AI Does Not Save Your Work For You — You Have To
This is something most beginners do not realize until they lose something useful. AI chat tools keep your conversation history available for a while, but they are not designed as permanent storage. Conversations can expire, get buried, or disappear if you clear your browser data or reach account limits.
If an AI response is genuinely useful, copy it somewhere you control right away.
Four Simple Systems That Work
Option 1: Copy directly into your document or tool.
This is the most frictionless approach. If AI writes a course description you want to use, copy it immediately into Google Docs, Notion, your website CMS, or wherever it belongs. No extra step needed.
Option 2: Keep a "Swipe File" document.
Create a Google Doc or Notion page called "AI Swipe File" or "AI Wins." When a response is particularly good — a prompt that worked well, a piece of writing you want to reference, a framework you want to reuse — paste it there with a short note about what it was for.
Option 3: Save the prompt, not just the output.
The output has limited reuse value. The prompt that produced it is the real asset. If you find a prompt that consistently generates good results, keep that prompt somewhere easy to find and reuse.
Option 4: Name and organize your conversations.
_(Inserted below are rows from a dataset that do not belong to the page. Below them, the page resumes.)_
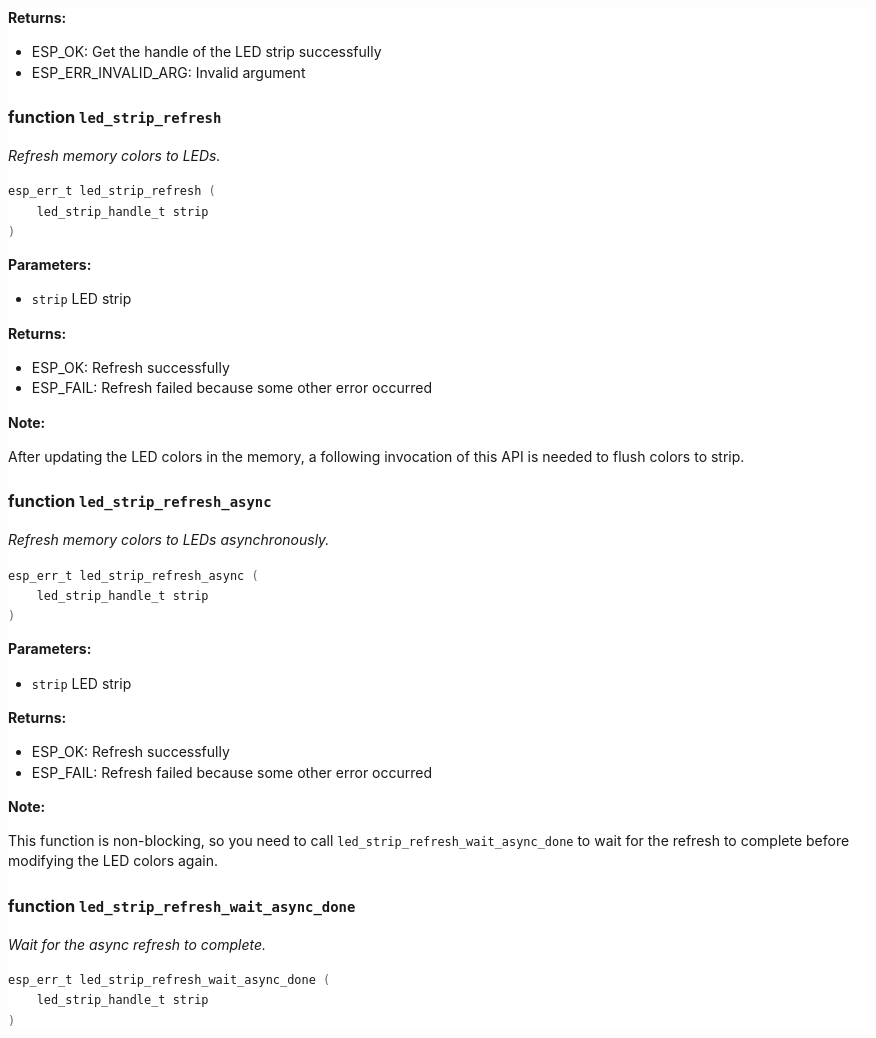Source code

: **Returns:**

- ESP\_OK: Get the handle of the LED strip successfully
- ESP\_ERR\_INVALID\_ARG: Invalid argument

### function `led_strip_refresh`

_Refresh memory colors to LEDs._

```c
esp_err_t led_strip_refresh (
    led_strip_handle_t strip
)
```

**Parameters:**

- `strip` LED strip

**Returns:**

- ESP\_OK: Refresh successfully
- ESP\_FAIL: Refresh failed because some other error occurred

**Note:**

After updating the LED colors in the memory, a following invocation of this API is needed to flush colors to strip.

### function `led_strip_refresh_async`

_Refresh memory colors to LEDs asynchronously._

```c
esp_err_t led_strip_refresh_async (
    led_strip_handle_t strip
) 
```

**Parameters:**

- `strip` LED strip

**Returns:**

- ESP\_OK: Refresh successfully
- ESP\_FAIL: Refresh failed because some other error occurred

**Note:**

This function is non-blocking, so you need to call `led_strip_refresh_wait_async_done` to wait for the refresh to complete before modifying the LED colors again.

### function `led_strip_refresh_wait_async_done`

_Wait for the async refresh to complete._

```c
esp_err_t led_strip_refresh_wait_async_done (
    led_strip_handle_t strip
) 
```
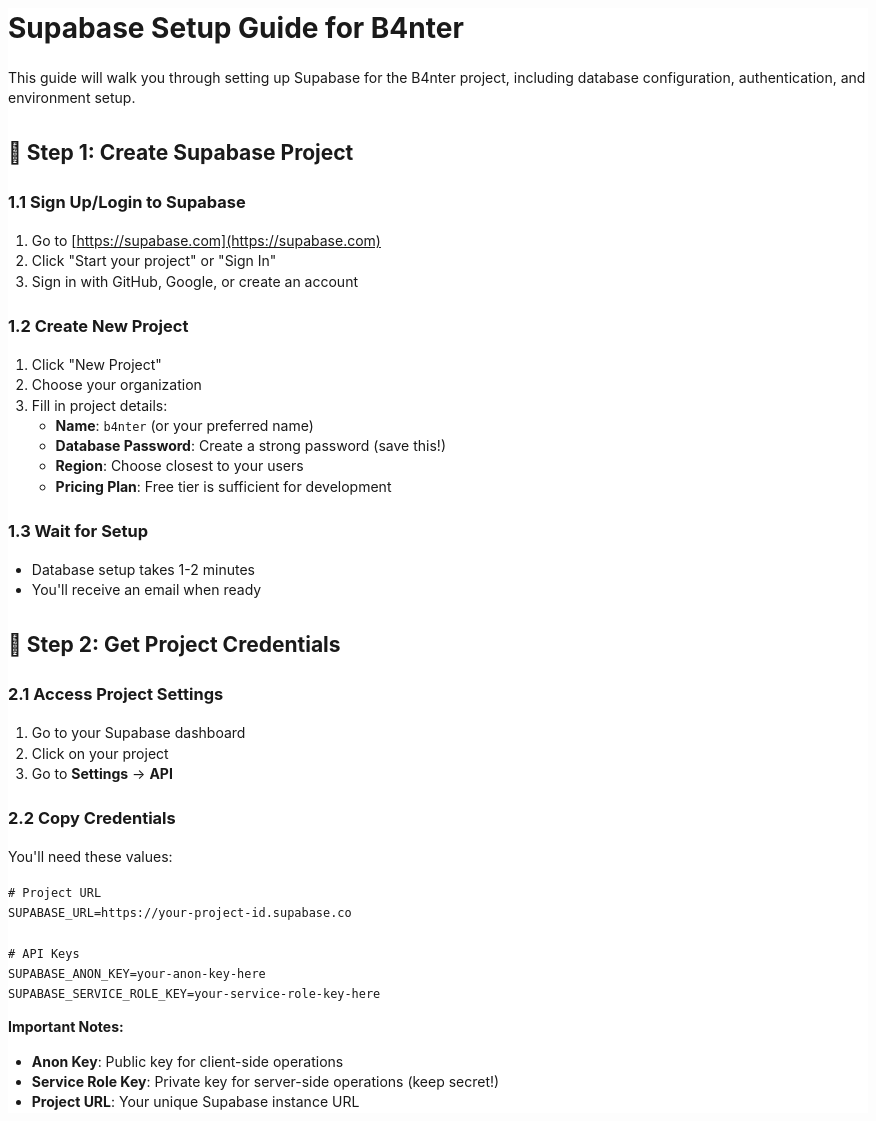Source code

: # Supabase Setup Guide for B4nter

This guide will walk you through setting up Supabase for the B4nter project, including database configuration, authentication, and environment setup.

## 🚀 Step 1: Create Supabase Project

### 1.1 Sign Up/Login to Supabase
1. Go to [https://supabase.com](https://supabase.com)
2. Click "Start your project" or "Sign In"
3. Sign in with GitHub, Google, or create an account

### 1.2 Create New Project
1. Click "New Project"
2. Choose your organization
3. Fill in project details:
   - **Name**: `b4nter` (or your preferred name)
   - **Database Password**: Create a strong password (save this!)
   - **Region**: Choose closest to your users
   - **Pricing Plan**: Free tier is sufficient for development

### 1.3 Wait for Setup
- Database setup takes 1-2 minutes
- You'll receive an email when ready

## 🔧 Step 2: Get Project Credentials

### 2.1 Access Project Settings
1. Go to your Supabase dashboard
2. Click on your project
3. Go to **Settings** → **API**

### 2.2 Copy Credentials
You'll need these values:

```env
# Project URL
SUPABASE_URL=https://your-project-id.supabase.co

# API Keys
SUPABASE_ANON_KEY=your-anon-key-here
SUPABASE_SERVICE_ROLE_KEY=your-service-role-key-here
```

**Important Notes:**
- **Anon Key**: Public key for client-side operations
- **Service Role Key**: Private key for server-side operations (keep secret!)
- **Project URL**: Your unique Supabase instance URL
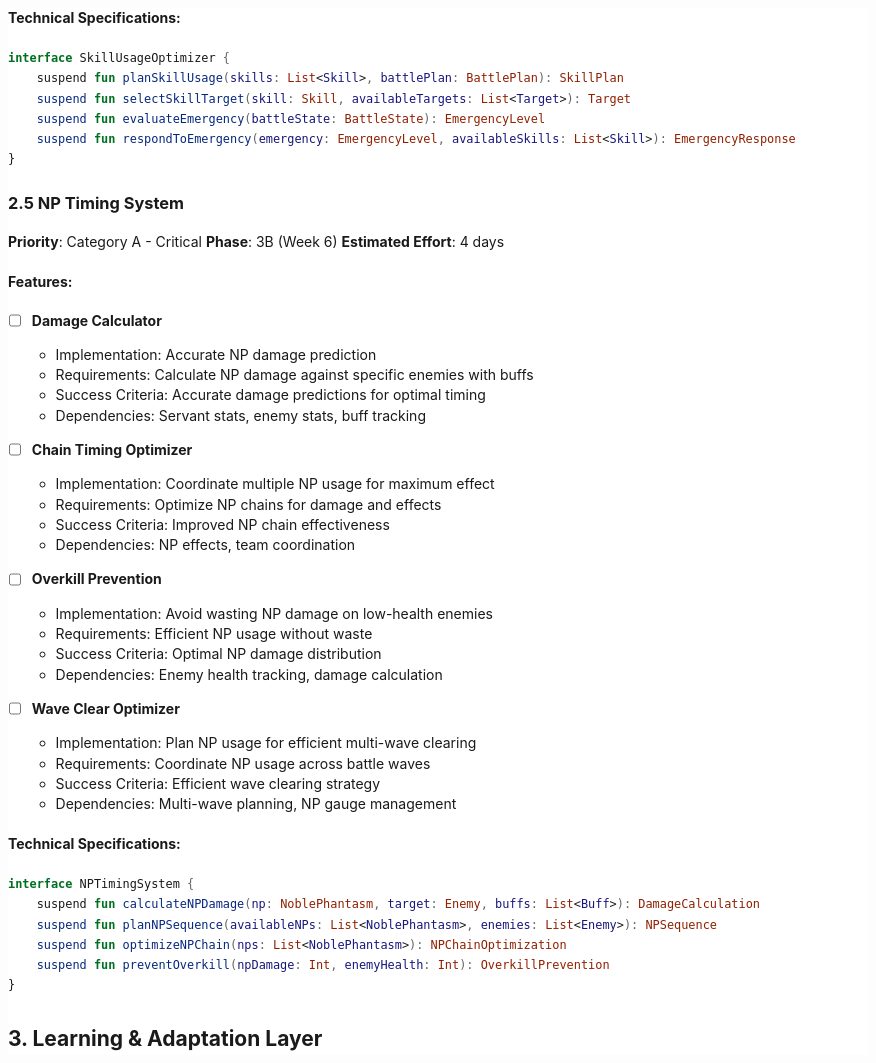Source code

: #### Technical Specifications:
```kotlin
interface SkillUsageOptimizer {
    suspend fun planSkillUsage(skills: List<Skill>, battlePlan: BattlePlan): SkillPlan
    suspend fun selectSkillTarget(skill: Skill, availableTargets: List<Target>): Target
    suspend fun evaluateEmergency(battleState: BattleState): EmergencyLevel
    suspend fun respondToEmergency(emergency: EmergencyLevel, availableSkills: List<Skill>): EmergencyResponse
}
```

### 2.5 NP Timing System
**Priority**: Category A - Critical
**Phase**: 3B (Week 6)
**Estimated Effort**: 4 days

#### Features:
- [ ] **Damage Calculator**
  - Implementation: Accurate NP damage prediction
  - Requirements: Calculate NP damage against specific enemies with buffs
  - Success Criteria: Accurate damage predictions for optimal timing
  - Dependencies: Servant stats, enemy stats, buff tracking

- [ ] **Chain Timing Optimizer**
  - Implementation: Coordinate multiple NP usage for maximum effect
  - Requirements: Optimize NP chains for damage and effects
  - Success Criteria: Improved NP chain effectiveness
  - Dependencies: NP effects, team coordination

- [ ] **Overkill Prevention**
  - Implementation: Avoid wasting NP damage on low-health enemies
  - Requirements: Efficient NP usage without waste
  - Success Criteria: Optimal NP damage distribution
  - Dependencies: Enemy health tracking, damage calculation

- [ ] **Wave Clear Optimizer**
  - Implementation: Plan NP usage for efficient multi-wave clearing
  - Requirements: Coordinate NP usage across battle waves
  - Success Criteria: Efficient wave clearing strategy
  - Dependencies: Multi-wave planning, NP gauge management

#### Technical Specifications:
```kotlin
interface NPTimingSystem {
    suspend fun calculateNPDamage(np: NoblePhantasm, target: Enemy, buffs: List<Buff>): DamageCalculation
    suspend fun planNPSequence(availableNPs: List<NoblePhantasm>, enemies: List<Enemy>): NPSequence
    suspend fun optimizeNPChain(nps: List<NoblePhantasm>): NPChainOptimization
    suspend fun preventOverkill(npDamage: Int, enemyHealth: Int): OverkillPrevention
}
```

## 3. Learning & Adaptation Layer
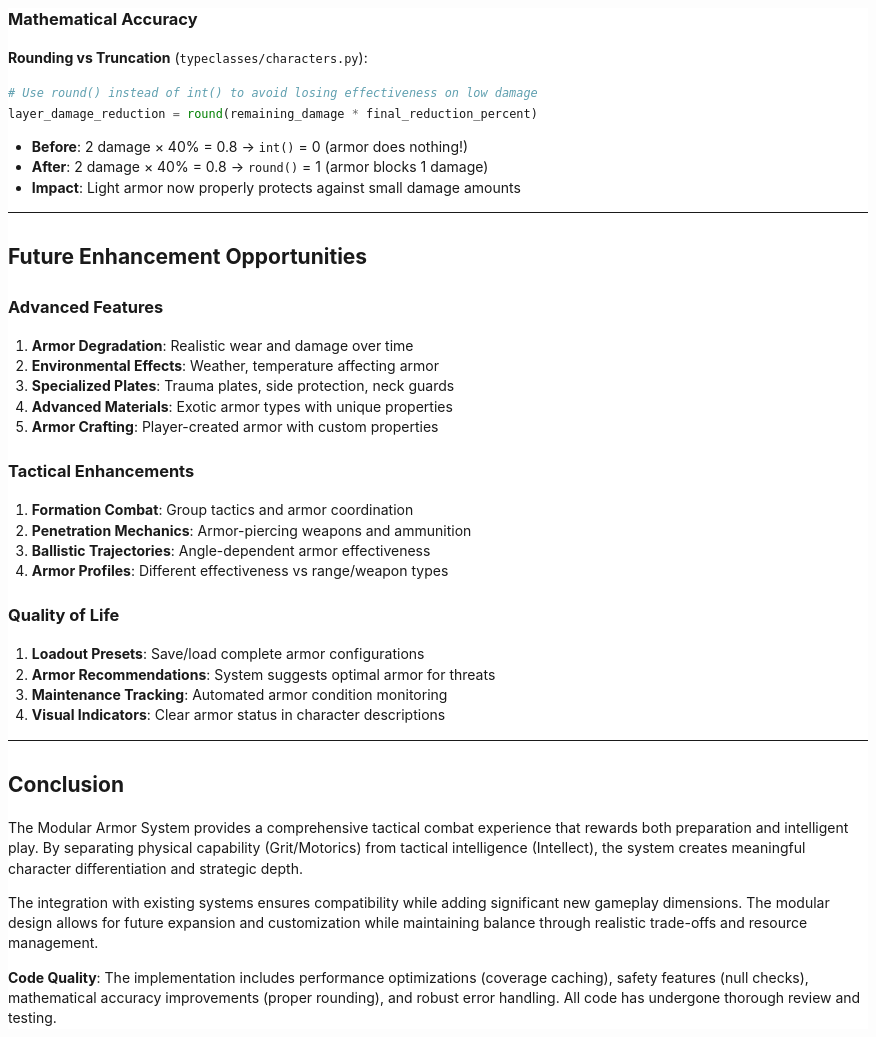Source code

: ### Mathematical Accuracy

**Rounding vs Truncation** (`typeclasses/characters.py`):
```python
# Use round() instead of int() to avoid losing effectiveness on low damage
layer_damage_reduction = round(remaining_damage * final_reduction_percent)
```
- **Before**: 2 damage × 40% = 0.8 → `int()` = 0 (armor does nothing!)
- **After**: 2 damage × 40% = 0.8 → `round()` = 1 (armor blocks 1 damage)
- **Impact**: Light armor now properly protects against small damage amounts

---

## Future Enhancement Opportunities

### Advanced Features

1. **Armor Degradation**: Realistic wear and damage over time
2. **Environmental Effects**: Weather, temperature affecting armor
3. **Specialized Plates**: Trauma plates, side protection, neck guards  
4. **Advanced Materials**: Exotic armor types with unique properties
5. **Armor Crafting**: Player-created armor with custom properties

### Tactical Enhancements

1. **Formation Combat**: Group tactics and armor coordination
2. **Penetration Mechanics**: Armor-piercing weapons and ammunition
3. **Ballistic Trajectories**: Angle-dependent armor effectiveness
4. **Armor Profiles**: Different effectiveness vs range/weapon types

### Quality of Life

1. **Loadout Presets**: Save/load complete armor configurations
2. **Armor Recommendations**: System suggests optimal armor for threats
3. **Maintenance Tracking**: Automated armor condition monitoring
4. **Visual Indicators**: Clear armor status in character descriptions

---

## Conclusion

The Modular Armor System provides a comprehensive tactical combat experience that rewards both preparation and intelligent play. By separating physical capability (Grit/Motorics) from tactical intelligence (Intellect), the system creates meaningful character differentiation and strategic depth.

The integration with existing systems ensures compatibility while adding significant new gameplay dimensions. The modular design allows for future expansion and customization while maintaining balance through realistic trade-offs and resource management.

**Code Quality**: The implementation includes performance optimizations (coverage caching), safety features (null checks), mathematical accuracy improvements (proper rounding), and robust error handling. All code has undergone thorough review and testing.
Both ChatGPT and Claude allow you to rename conversations. Use clear names like "Course 3 Module Intros" or "Welcome Email Draft" so you can find them in the sidebar without having to scroll through dozens of untitled chats.
What Not to Do
Do not rely on the AI tool’s conversation history as your main filing system. It is not searchable enough, the history can become overwhelming, and you have no guarantee conversations will persist long-term.
A Minimal Starting System
For most educators, a single Google Doc called "AI Useful Outputs" and a second one called "Prompts That Worked" is more than enough to start. Add to them as you go. Organize only when the volume justifies it.